▸ **PARTS OF THE EXERCISE**
- A) Copy the creation science thread from "Creation science teaches" up to and including "is clearly impossible.", replacing "Karroo Formation" with "Karoo Supergroup" wherever it occurs.
- B) In the creation science thread, how many animals per acre did Robert Schadewald compute for the land surface of earth if all the Karroo Formation animals were alive at one time and evenly spaced?

===== SOURCE DOCUMENT =====

Creation science teaches that all of the land animals (except the ones in the ark) who were alive at the time of the flood drowned. Some turned into fossils and were trapped in the layers of sedimentary rock which were laid down by the flood. Robert Schadewald computed that if all of the animals in the Karroo Formation in Africa were alive at one time and evenly spaced around the entire land surface of earth, that there would be 21 animals (ranging in size from a small lizard to a cow) per acre. A very conservative estimate is that there are 99 fossils elsewhere on earth for each fossil in the Karroo Formation. Thus, assuming that all of these animals were evenly distributed, there would have been over 2,100 living animals per acre of land - "ranging from tiny shrews to immense dinosaurs" when the flood hit. This is clearly impossible.

To make the creation science story even more unlikely, only a small percentage of animals ever form fossils when they die. Assuming that 1 of each 100 land animals is fossilized, (an outrageously high number) then there would be 5 land animals per square feet of earth. There would have been wall-to-wall animals, if not multiple-layers of animals. Of course, if all of the fossils had been formed over hundreds of millions of years, then only a very small fraction of the animals would have been present at any one time. There would not have been sufficient animals alive at any one time to crowd each other excessively.

Inter32 said:
It is just plain stupid to believe that earth was created in 7 literal days.
The word ''day'' in the Bible can mean, 24 hours, 1 week, 100 years, 1000, years, 1.000.000 years. Depends on the situation.

and perhaps Adam didn't live 930 years it was probably 100 billion years or perhaps 2 seconds :lol:
 
carlosMM said:
bashing religion?

no, bashing hard people who are so dumb to let some perverted fundamentalist belief get in the way of their of brain doing what it is suppoed to do - think!

If you were using your brain to think, you might realize that the brain can and does do far more than just think.;)
 
Well then, I was over in my "prove god exists thread' and perchance do see this post by FL2

FearlessLeader2 said:
Agreed. But lack of evidence is not evidence of lack. Additionally, there are still enough holes in the ToE that it cannot be stated as fact that speciation did not have intelligence behind it. Additionally, the question of biogenesis remains unanswered. Without a biogenesis engine to pull it, the ToE freight train is stalled on the tracks.

To Which I responded with:

Perfection said:
Here's a couple flaws.

1. For the last time the theory of evolution does not require abiogenesis. It merely states that all life comes from a common ancestor and through natural selection (I'm refer to Darwinian evolution as evolution) became the diverse amount of life we see today.

===== STUDY MATERIAL =====

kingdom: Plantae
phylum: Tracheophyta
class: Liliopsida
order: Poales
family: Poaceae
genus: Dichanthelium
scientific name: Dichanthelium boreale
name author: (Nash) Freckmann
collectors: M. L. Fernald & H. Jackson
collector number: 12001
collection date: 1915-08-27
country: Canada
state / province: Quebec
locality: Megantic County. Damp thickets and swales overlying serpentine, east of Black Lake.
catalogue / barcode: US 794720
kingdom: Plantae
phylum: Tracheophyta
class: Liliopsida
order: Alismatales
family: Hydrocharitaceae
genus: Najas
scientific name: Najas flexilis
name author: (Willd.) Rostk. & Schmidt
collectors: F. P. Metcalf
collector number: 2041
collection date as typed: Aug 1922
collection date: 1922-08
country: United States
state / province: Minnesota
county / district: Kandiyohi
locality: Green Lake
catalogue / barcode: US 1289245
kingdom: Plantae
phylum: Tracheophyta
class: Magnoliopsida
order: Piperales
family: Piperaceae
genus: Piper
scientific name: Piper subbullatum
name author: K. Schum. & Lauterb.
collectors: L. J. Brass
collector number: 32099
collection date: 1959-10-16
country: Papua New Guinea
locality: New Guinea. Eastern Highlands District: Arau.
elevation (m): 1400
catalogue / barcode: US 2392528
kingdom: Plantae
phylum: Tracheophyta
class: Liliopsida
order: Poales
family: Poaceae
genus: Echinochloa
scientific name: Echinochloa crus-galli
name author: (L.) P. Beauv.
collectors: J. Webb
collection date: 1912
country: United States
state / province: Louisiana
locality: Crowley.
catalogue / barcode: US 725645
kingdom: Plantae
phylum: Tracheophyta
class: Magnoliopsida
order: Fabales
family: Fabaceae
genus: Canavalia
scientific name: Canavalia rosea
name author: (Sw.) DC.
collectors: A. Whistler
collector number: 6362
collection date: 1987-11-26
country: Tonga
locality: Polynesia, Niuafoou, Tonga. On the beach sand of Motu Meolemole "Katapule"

=====

▸ **RESPONSES**
- A)
Creation science teaches that all of the land animals (except the ones in the ark) who were alive at the time of the flood drowned. Some turned into fossils and were trapped in the layers of sedimentary rock which were laid down by the flood. Robert Schadewald computed that if all of the animals in the Karoo Supergroup in Africa were alive at one time and evenly spaced around the entire land surface of earth, that there would be 21 animals (ranging in size from a small lizard to a cow) per acre. A very conservative estimate is that there are 99 fossils elsewhere on earth for each fossil in the Karoo Supergroup. Thus, assuming that all of these animals were evenly distributed, there would have been over 2,100 living animals per acre of land - "ranging from tiny shrews to immense dinosaurs" when the flood hit. This is clearly impossible.

- B) 21 animals per acre.